There are 10 types of people in every company: the Builders and the Guardians. This is an oversimplification of course, I don’t want to go all hexadecimal on you. Let me illustrate by example.
It’s day one in the life of your startup FourGramPin. There is something you want to build. Maybe you have some scattered ideas or prototypes, but now you are serious about this. You and your cofounder rolll up your virtual sleeves and start building stuff.
At the same time, in galaxy three freeway exits away:
It’s day six thousand in the life of a large, public corporation. The company has a steady, profitable line of business. It’s been a long time since it developed its last significant product, these days most innovations come in through acquisitions. However, this company has a lot to lose should anything go wrong. For example, an hour of site downtime can cost a million dollars. Many people here must act like Guardians.
The large corporation was a startup once (although it may not remember it). It needed no guardians, just builders. Over the years guardians started to become necessary: the site crashes too often, they build a dedicated ops team. People push crappy code to production, they implement release engineering. Redundant clusters over the world. The site is too slow, a team optimizes the hell out of the backend. I could go on, if you ever worked for a large web company you know what I’m talking about. One challenge every tech company faces as it grows is finding the right balance between Builders and Guardians.
Some of us are more interested in the Builder role. We like to hack something, see if people want it, iterate, get others on board, and get it to a point where it kinda works. Sure, it’s not ultra-reliable, there are countless ways to crash it, obvious bugs have not been discovered yet. Still, we’re happy let others take over while we go build something new.
Other people are can be happy in either role. They were the builders of the product so they see it as their baby. They won’t let go so easily, and they want to make sure to be around as it matures. Perhaps they can get a bit possessive, like Pink Floyd’s mother. I’m thinking of how Jerry Yang couldn’t let go of Yahoo when possibly the best thing for the company was to be acquired by Microsoft.
Some are more comfortable as Guardians. In a large organization Guardians can wield significant power. A competent Guardian will get resources: people, money, hardware. Companies become risk-averse as they grow, and at some point Guardians are in charge. They own the short term, especially if the company is public and must report its numbers every quarter. Sometimes things go to shit quickly:
The end of the quarter is looming, someone finds out your CEO’s resume says he was King of Scotland once, armies of patent drones can be seen on the horizon. Your elastic cloud platform just had a 24-hour outage because you were hacked by Ukrainian ninja rockstar turtles, and Techcrunch is beating you while you’re down. Right now, you need someone like this:
Still, Builders are crucial for the long term. Problem: many companies don’t seem to understand this, so they don’t make an effort to keep builders happy. This is why Yahoo has been suffering a neverending exodus of people desperate to start a new project somewhere.

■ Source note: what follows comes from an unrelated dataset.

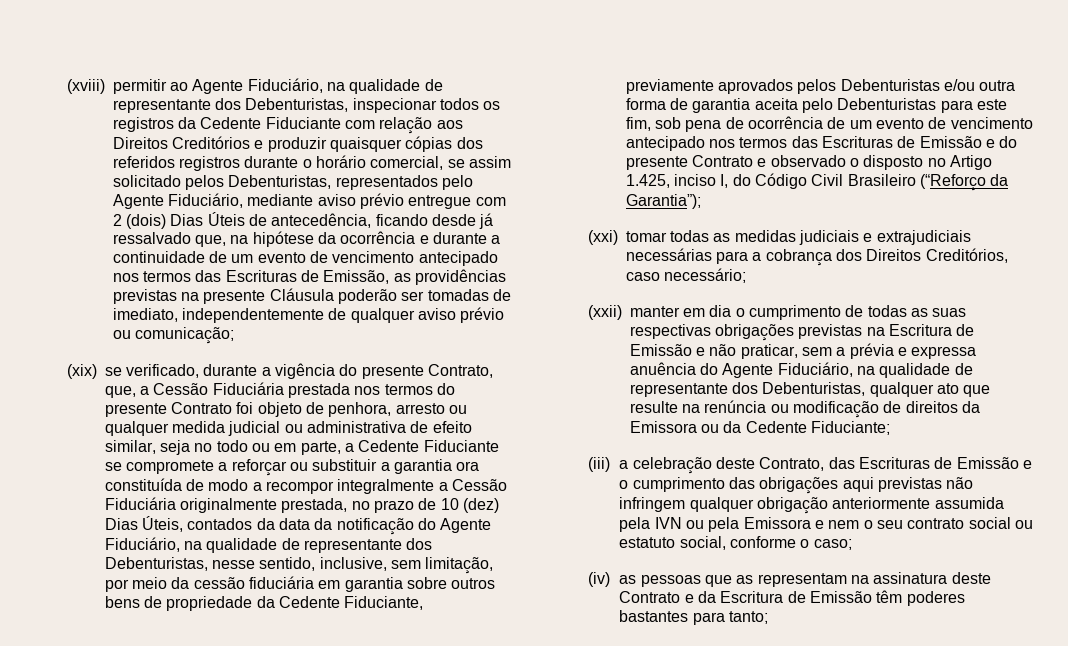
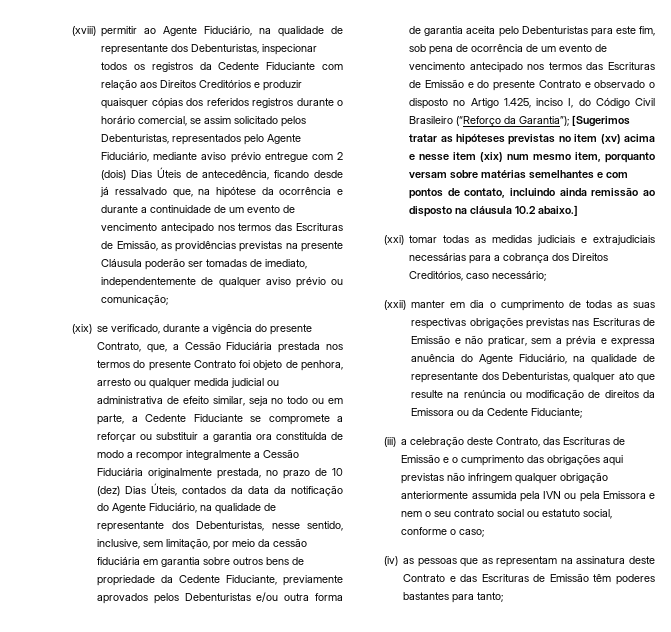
(701, 201) none -> [572,115,631,127] [409,134,655,145] [409,152,655,163] [409,170,629,179] [409,187,655,199] [409,205,579,217] [Sugerimos tratar as hipóteses previstas no item (xv) acima e nesse item (xix) num mesmo item, porquanto versam sobre matérias semelhantes e com pontos de contato, incluindo ainda remissão ao disposto na cláusula 10.2 abaixo.]
[866,324,953,336] na Escritura -> [572,318,640,326] nas Escrituras
[698,591,784,603] da Escritura -> [460,574,529,582] das Escrituras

Do you think Young Einstein would be a good fit for Yahoo today? Maybe they should rename themselves to Global Web Estate Properties or something. The “Yahooness” is gone.
My own anecdotal observation suggests that tech companies do better when the original builders stick around because they are still passionate about their creation: Larry and Sergey, Bill Gates, Jeff Bezos. Steve Jobs came back to save the day, still hungry and foolish (perhaps too foolish for his own good, that would be a different post).
Committed founders enjoy creating new things, and they are invested in the long term. They are in the best position to know when to act like a builder or a guardian. It doesn’t seem the case with Jerry Yang and David Filo, and it’s hard to know why. Maybe they are Guardian types who lucked out? From what I know, Yahoo has been a revolving door for Guardians who have been adept at keeping the core business and the brand alive. Make no mistake, this is no small feat. It’s not sexy though, so the best the tech press can do with it is present it as a soap opera.
Is there a moral to all this? I have no data so this is pure speculation on my part, but I think that the dynamics between Builders and Guardians could be one of the most important predictors of the long-term prospects of a company. If Guardians dominate, There Will Be Boredom (and ultimately, death by a thousand startups).